The firm also is compiling a foundation report, which will contain all the verbatim responses from both the survey and the meeting-in-a-box sessions. That report will be available online Dec. 15 at www.kcgov.us or at the Kootenai County Planning Department.
The 6 p.m. meeting is at the Kootenai County Administration Building, 451 Government Way. For more information, call (208) 446-1070.
Hauser
Breakfast will benefit boy with lupus
This year’s Shalena’s Breakfast with Santa at the Hauser Lake Fire Station will benefit a Post Falls boy suffering from lupus, a disease in which the immune system attacks healthy tissues.
The all-you-can-eat breakfast – featuring sausage, eggs, pancakes, coffee, orange juice, and biscuits and gravy – goes from 7:30 a.m. until 1 p.m. on Sunday.
Suggested donations are $3 per person or $10 for a family.
The Hauser Lake Fire Department hosts the breakfast every year, with proceeds going to a different, seriously ill child in the area. The event is named after a volunteer firefighter’s daughter who died of cancer. The first breakfast, held in 1985, raised money for the girl.
The fire station is on Hauser Lake Road, a mile and a half from state Highway 53.
Spokane
Police say woman had chances to flee
The woman whom police thought was being held hostage Tuesday at a Ramada Inn had several opportunities to let her 6-year-old daughter and herself out of the room, authorities said Wednesday.
Courtney Baker, 28, was booked into Spokane County Jail for criminal mistreatment, said Spokane police Cpl. Tom Lee. The woman not only stopped her daughter from leaving the room where a man was armed with a gun, but she also used methamphetamine in front of the girl, detectives confirmed Wednesday.
Baker and Jeremy D. Hanson, 26, reportedly were unwelcome guests at the north Spokane motel. When they refused to leave, police were called. Hanson fired a shot when police approached the motel to get him, but no one was hit.
The standoff ended about 11:25 p.m. Tuesday. Hanson faces a charge of being a felon in possession of a firearm.
3-year-old girl burned in fire dies
The 3-year-old burned in an apartment fire earlier this week died at Harborview Medical Center.
The youngster was taken off life support Tuesday night, fire officials said.
Taiylor Dawley suffered second- and third-degree burns to 35 percent of her body and stopped breathing for a short time before being rescued by firefighters, relatives and officials said. She was injured in a fire at 307 E. Nora Ave. on Sunday.

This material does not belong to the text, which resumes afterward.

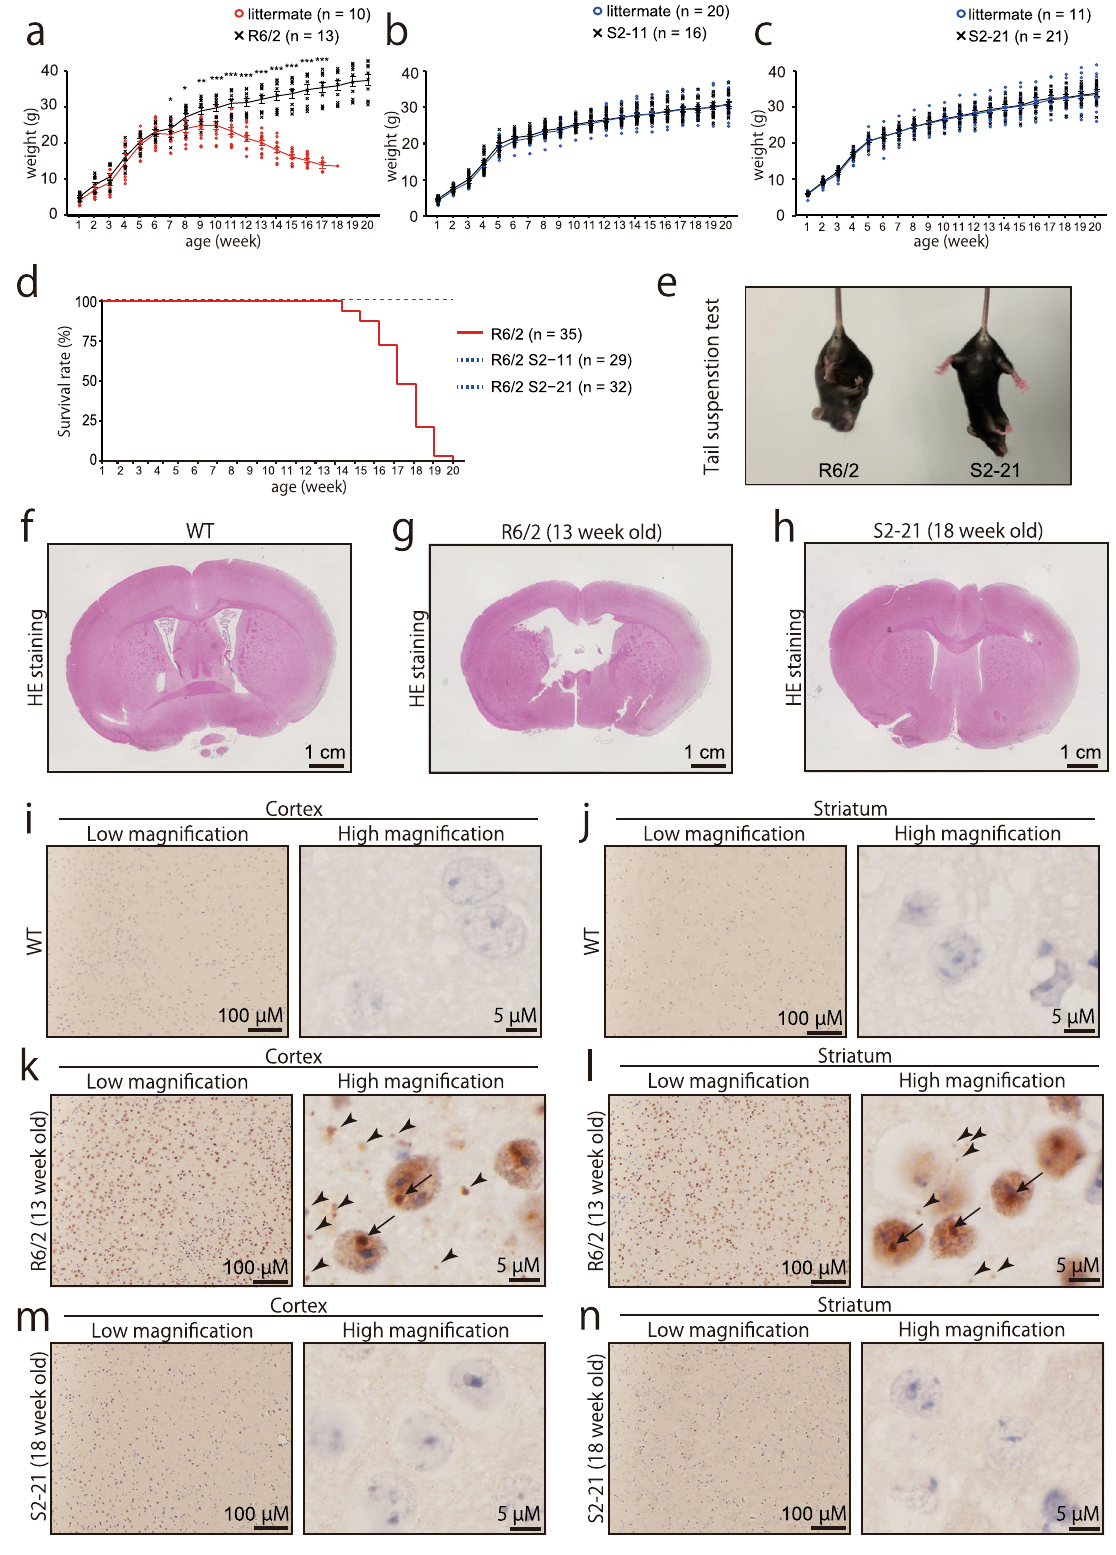
Fig. 6 Phenotypic analysis of R6/2 and isogenic mice produced from repeat-corrected ES cells. a – c Growth curve of R6/2 ( a ) and genome-edited ( b , c ) mice. Male mice were used for plotting and data analysis. Statistical analysis was performed using a two-tailed student ’ s t -test ( p -value = 0.033 [8 week], 0.018 [9 week], 0.004 [10 week], <0.001 [~11 week]). d Survival curve of R6/2 and genome-edited mice. e Tail suspension test of R6/2 (left) and isogenic mice (right). See supplemental video 1. f – h Histological analysis with H&E staining of R6/2 ( g ; 13 week old) and isogenic mice ( h ; 18 week old). Isogenic mice were analyzed at the age when almost all R6/2 mice were dead. i – n Immunohistochemistry with anti-human HTT antibody. Black arrows and arrowheads indicate HTT aggregates inside and outside the nucleus,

Bedding that fell near a baseboard heater is believed to be the cause of the blaze, officials said.
Cause of inmate’s death unknown
A Spokane County Jail inmate died Sunday of an undetermined medical problem, the Sheriff’s Office announced Wednesday.
Sgt. Dave Reagan identified the inmate as Shariesa Rosetta Oneil, 39, who jail officials said also was known as Shariesa Brown.
Reagan said an autopsy Monday failed to determine the cause of death, but the detective assigned to the case expected pending laboratory tests to provide more information. Test results typically take several weeks.
Oneil was arrested last Thursday on suspicion of second-degree domestic assault for allegedly ransacking the home she shares with a roommate. Oneil and the roommate told deputies she had overdosed on diet pills, so Oneil was treated at a hospital before being booked early Friday morning, Reagan said.
Shortly after corrections officers began feeding inmates about 6 a.m. Sunday, Deputy Brad Dahlin noticed Oneil was moving slowly and had poor balance. Fearing a stroke, Dahlin summoned nurses and they called an ambulance about 7 a.m., Reagan said.
He said hospital emergency room doctors pronounced Oneil dead about 10 a.m.
A search of Oneil’s cell turned up nothing that could explain her death, Reagan said.